What the task asks: What default HTTP ports does the NebulaGraph metrics page list for the Meta, Graph, and Storage services?

Text under study:
Query NebulaGraph metrics¶
NebulaGraph supports querying the monitoring metrics through HTTP ports.
Metrics structure¶
Each metric of NebulaGraph consists of three fields: name, type, and time range. The fields are separated by periods, for example, num_queries.sum.600. Different NebulaGraph services (Graph, Storage, or Meta) support different metrics. The detailed description is as follows.
| Field | Example | Description | 
|---|---|---|
| Metric name | num_queries | Indicates the function of the metric. | 
| Metric type | sum | Indicates how the metrics are collected. Supported types are SUM, AVG, RATE, and the P-th sample quantiles such as P75, P95, P99, and P99.9. | 
| Time range | 600 | The time range in seconds for the metric collection. Supported values are 5, 60, 600, and 3600, representing the last 5 seconds, 1 minute, 10 minutes, and 1 hour. | 
Space-level metrics¶
The Graph service supports a set of space-level metrics that record the information of different graph spaces separately.
To enable space-level metrics, set the value of enable_space_level_metrics to true in the Graph service configuration file before starting NebulaGraph. For details about how to modify the configuration, see Configuration Management.
Note
Space-level metrics can be queried only by querying all metrics. For example, run curl -G "http://192.168.8.40:19559/stats" to show all metrics. The returned result contains the graph space name in the form of '{space=space_name}', such as num_active_queries{space=basketballplayer}.sum.5=0.
Query metrics over HTTP¶
Syntax¶
curl -G "http://<ip>:<port>/stats?stats=<metric_name_list> [&format=json]"
| Parameter | Description | 
|---|---|
| ip | The IP address of the server. You can find it in the configuration file in the installation directory. | 
| port | The HTTP port of the server. You can find it in the configuration file in the installation directory. The default ports are 19559 (Meta), 19669 (Graph), and 19779 (Storage). | 
| metric_name_list | The metrics names. Multiple metrics are separated by commas (,). | 
| &format=json | Optional. Returns the result in the JSON format. | 
Note
If NebulaGraph is deployed with Docker Compose, run docker-compose ps to check the ports that are mapped from the service ports inside of the container and then query through them.

Pose landmark coordinates:
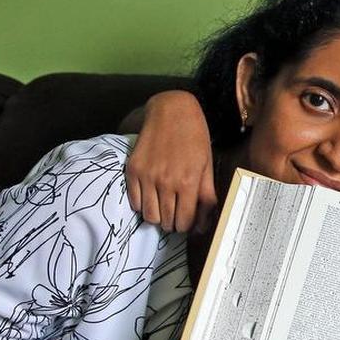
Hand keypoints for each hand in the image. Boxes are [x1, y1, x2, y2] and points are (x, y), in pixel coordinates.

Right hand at [125, 90, 217, 232]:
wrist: (171, 112)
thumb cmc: (194, 139)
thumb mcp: (207, 166)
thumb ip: (206, 196)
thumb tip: (202, 224)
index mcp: (188, 182)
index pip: (184, 221)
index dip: (186, 227)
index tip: (187, 222)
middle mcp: (166, 182)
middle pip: (166, 222)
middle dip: (173, 223)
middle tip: (176, 216)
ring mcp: (147, 177)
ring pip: (149, 216)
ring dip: (157, 217)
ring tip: (164, 207)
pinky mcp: (132, 171)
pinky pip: (134, 202)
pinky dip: (143, 205)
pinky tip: (152, 196)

Solution below: 19559 for Meta, 19669 for Graph, and 19779 for Storage.